AIM OF THE TASK:
Rewrite every line of the entries below, changing each "star" to "rating" and leaving everything else as it is. Leave out the pictures.

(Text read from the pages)

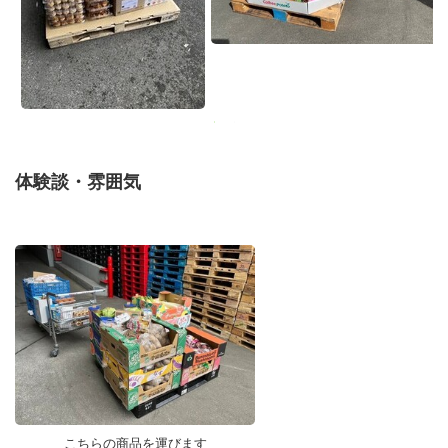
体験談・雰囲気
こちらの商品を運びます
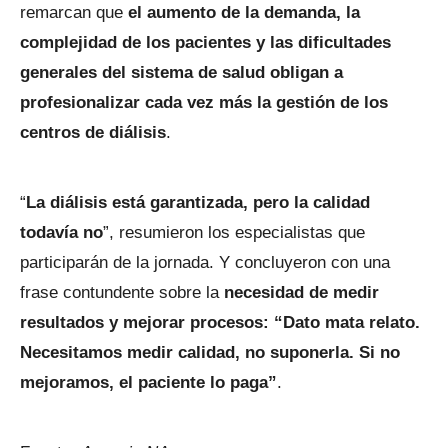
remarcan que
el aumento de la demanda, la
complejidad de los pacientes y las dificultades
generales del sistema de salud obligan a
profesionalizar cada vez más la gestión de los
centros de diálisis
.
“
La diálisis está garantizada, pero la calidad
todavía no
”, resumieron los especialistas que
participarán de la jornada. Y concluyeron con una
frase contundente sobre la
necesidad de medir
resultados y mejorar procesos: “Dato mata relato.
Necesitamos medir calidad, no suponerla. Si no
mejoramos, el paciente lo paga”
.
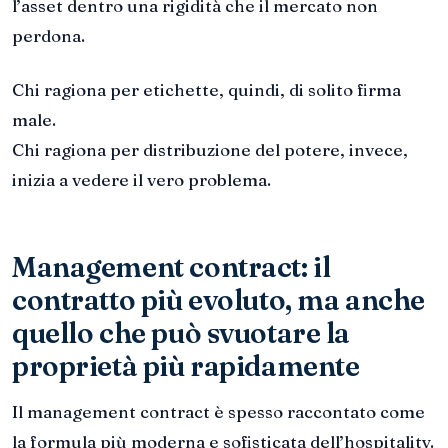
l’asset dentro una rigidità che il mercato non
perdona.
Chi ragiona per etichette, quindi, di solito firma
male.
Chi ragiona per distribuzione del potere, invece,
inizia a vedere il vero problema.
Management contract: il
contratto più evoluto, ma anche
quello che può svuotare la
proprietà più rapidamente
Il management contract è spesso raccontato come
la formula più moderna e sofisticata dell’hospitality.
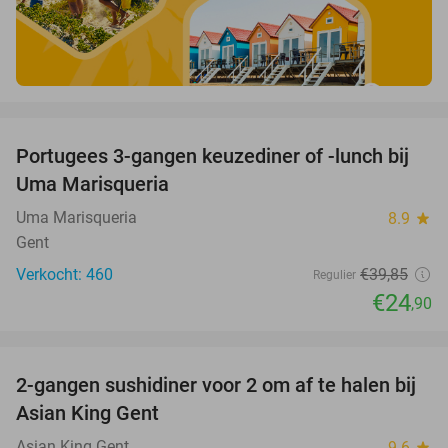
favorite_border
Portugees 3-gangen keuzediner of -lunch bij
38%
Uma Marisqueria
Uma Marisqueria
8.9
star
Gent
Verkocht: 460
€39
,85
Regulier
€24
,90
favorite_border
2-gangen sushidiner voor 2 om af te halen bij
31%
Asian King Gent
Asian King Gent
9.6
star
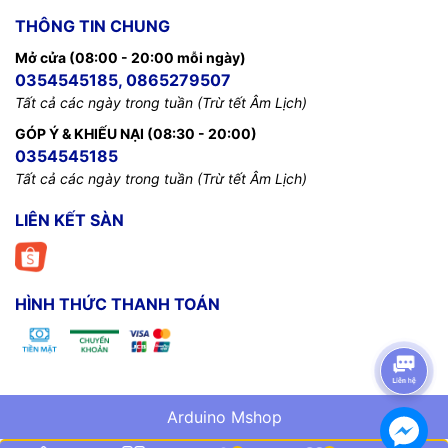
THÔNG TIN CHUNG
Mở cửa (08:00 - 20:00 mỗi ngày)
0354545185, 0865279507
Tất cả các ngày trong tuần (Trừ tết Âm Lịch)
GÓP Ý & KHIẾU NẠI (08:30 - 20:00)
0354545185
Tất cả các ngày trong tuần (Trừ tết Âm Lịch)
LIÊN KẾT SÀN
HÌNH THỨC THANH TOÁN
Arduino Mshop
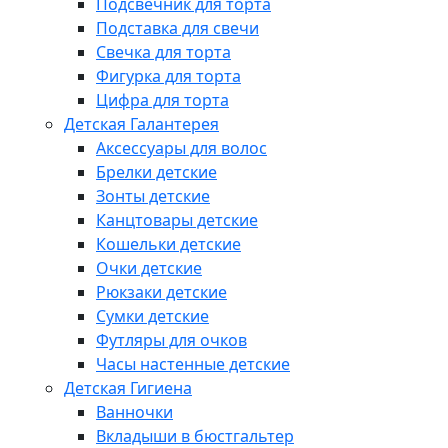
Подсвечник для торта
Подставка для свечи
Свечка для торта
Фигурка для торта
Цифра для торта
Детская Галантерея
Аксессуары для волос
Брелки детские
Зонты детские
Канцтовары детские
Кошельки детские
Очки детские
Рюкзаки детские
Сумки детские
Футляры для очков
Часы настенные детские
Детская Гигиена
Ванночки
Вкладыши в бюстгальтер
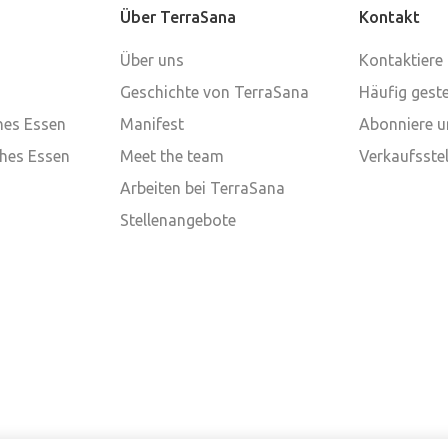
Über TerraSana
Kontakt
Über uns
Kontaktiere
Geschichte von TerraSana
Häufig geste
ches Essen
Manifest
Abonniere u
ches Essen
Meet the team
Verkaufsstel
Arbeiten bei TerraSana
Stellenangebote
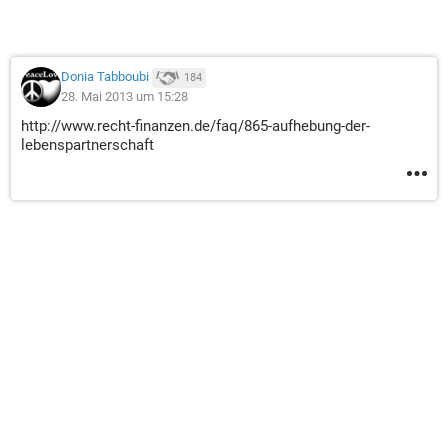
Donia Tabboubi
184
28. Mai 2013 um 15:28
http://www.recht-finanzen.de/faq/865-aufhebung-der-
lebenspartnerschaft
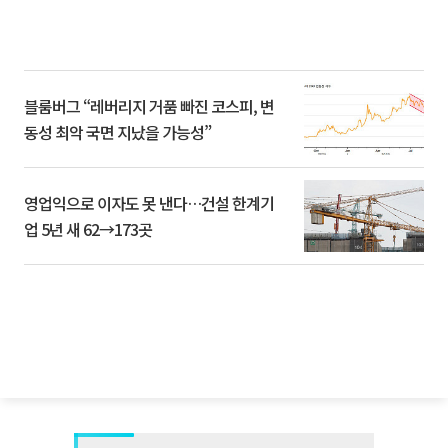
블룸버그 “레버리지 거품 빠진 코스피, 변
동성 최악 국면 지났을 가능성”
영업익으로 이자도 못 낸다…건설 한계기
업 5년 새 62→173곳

SOLUTION TO THE PROBLEM:
体験談・雰囲気
こちらの商品を運びます
remarcan que
el aumento de la demanda, la
complejidad de los pacientes y las dificultades
generales del sistema de salud obligan a
profesionalizar cada vez más la gestión de los
centros de diálisis
.
“
La diálisis está garantizada, pero la calidad
todavía no
”, resumieron los especialistas que
participarán de la jornada. Y concluyeron con una
frase contundente sobre la
necesidad de medir
resultados y mejorar procesos: “Dato mata relato.
Necesitamos medir calidad, no suponerla. Si no
mejoramos, el paciente lo paga”
.
l’asset dentro una rigidità che il mercato non
perdona.
Chi ragiona per etichette, quindi, di solito firma
male.
Chi ragiona per distribuzione del potere, invece,
inizia a vedere il vero problema.
Management contract: il
contratto più evoluto, ma anche
quello che può svuotare la
proprietà più rapidamente
Il management contract è spesso raccontato come
la formula più moderna e sofisticata dell’hospitality.
favorite_border
Portugees 3-gangen keuzediner of -lunch bij
38%
Uma Marisqueria
Uma Marisqueria
8.9
rating
Gent
Verkocht: 460
€39
,85
Regulier
€24
,90
favorite_border
2-gangen sushidiner voor 2 om af te halen bij
31%
Asian King Gent
Asian King Gent
9.6
rating
THÔNG TIN CHUNG
Mở cửa (08:00 - 20:00 mỗi ngày)
0354545185, 0865279507
Tất cả các ngày trong tuần (Trừ tết Âm Lịch)
GÓP Ý & KHIẾU NẠI (08:30 - 20:00)
0354545185
Tất cả các ngày trong tuần (Trừ tết Âm Lịch)
LIÊN KẾT SÀN
HÌNH THỨC THANH TOÁN
Arduino Mshop
Подсвечник для торта
Подставка для свечи
Свечка для торта
Фигурка для торта
Цифра для торта
Детская Галантерея
Аксессуары для волос
Брелки детские
Зонты детские
Канцтовары детские
Кошельки детские
Очки детские
Рюкзаки детские
Сумки детские
Футляры для очков
Часы настенные детские
Детская Гигиена
Ванночки
Вкладыши в бюстгальтер
Über TerraSana
Kontakt
Über uns
Kontaktiere
Geschichte von TerraSana
Häufig geste
ches Essen
Manifest
Abonniere u
ches Essen
Meet the team
Verkaufsstel
Arbeiten bei TerraSana
Stellenangebote
Donia Tabboubi
184
28. Mai 2013 um 15:28
http://www.recht-finanzen.de/faq/865-aufhebung-der-
lebenspartnerschaft
블룸버그 “레버리지 거품 빠진 코스피, 변
동성 최악 국면 지났을 가능성”
영업익으로 이자도 못 낸다…건설 한계기
업 5년 새 62→173곳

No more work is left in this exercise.